Uncovering the Transcriptional Program of Endothelial Cells
Given the fact that a close relation exists between endothelial cells and fibroblasts (Kumar et al., 2014; Xie et al., 2016), we included endothelial cells in the analysis. We detected a cluster of cells enriched for endothelial cell markers, including Pecam1, Cdh5, Edn1, Kdr, Ets1, and Gata2 (Figures S6A–S6D). A set of strong, unique signature genes, including Cldn5, Cyyr1, Clic5, Clec14a, and Tspan7, were found to be highly and specifically expressed in endothelial cells from both normal and fibrotic lungs (Figures S6E and S6F). Bvht is the top endothelial expressed lncRNA and the prevalence of this lncRNA in endothelial cluster is ~30% (Figure S6G). Bvht has been shown to have a key role in cardiac differentiation, including vascular endothelium (Klattenhoff et al., 2013). The top 50 most distinct signature genes in endothelial cells were plotted as a heatmap and analyzed for the differences between normal and fibrotic lungs (Figure S6H). The most uniquely discriminative transcription factor is Sox18, which is slightly increased in the endothelial cluster in fibrotic lungs (Figure S6I). Transcription factors, including Epas1, Klf2, Ppp1r16, Gata2, Sox17, and Ahr, also are significantly expressed in endothelial cells (Figure S6J).

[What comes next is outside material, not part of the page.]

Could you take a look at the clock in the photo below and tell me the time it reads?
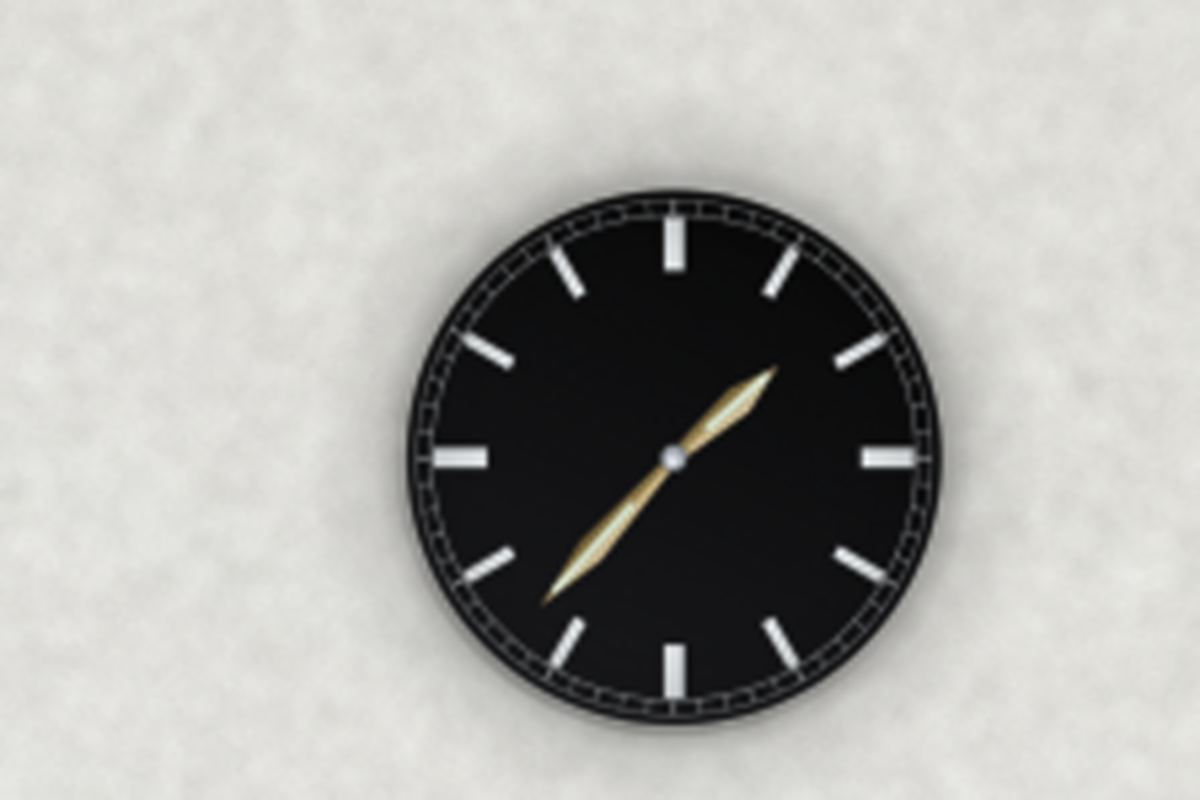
1:37
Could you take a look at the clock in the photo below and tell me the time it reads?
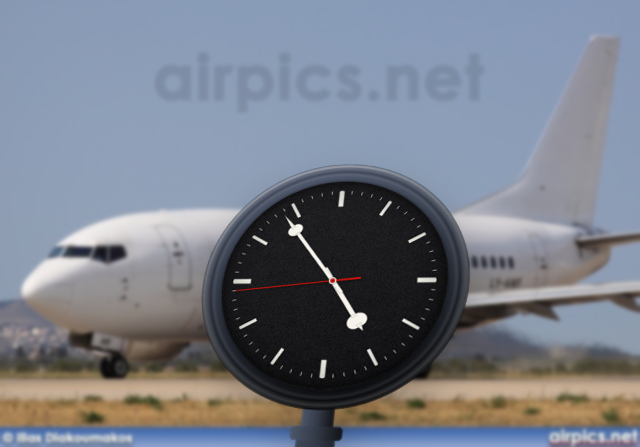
4:53:44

Differentiation Potential of the MC Subtypes
We used self-organizing maps (SOMs) by single-cell R analysis tool based on SOM machine learning (SCRAT) (Camp et al., 2017) to determine and envision coincidental gene sets exhibited in each population of MCs during fibrogenesis formation. The analysis revealed that MC subtypes expressed variable signatures under normal and fibrotic conditions (Figures 7A and 7B). We demonstrated multiple subtype-specific gene signatures, including extracellular region, extracellular space, neutrophil chemotaxis, ribosome, structural constituent of ribosomes, plasma membrane, integral component of membrane, endoplasmic reticulum, endoplasmic reticulum membrane, chromosome 12, signal transducer activity, structural constituent of muscle, ATP hydrolysis-coupled proton transport, regulation of transcription, and DNA-templated nuclear speck (Figures 7A and 7B). Notably, at the fibrotic stage, the myofibroblast subtype acquired a gene signature involving the structural constituent of muscle. Col13a1 and Col14a1 matrix fibroblasts as well as lipofibroblasts lost the signature of neutrophil chemotaxis. Mesothelial cells displayed gene signatures similar to Col14a1 matrix fibroblasts following fibrotic injury.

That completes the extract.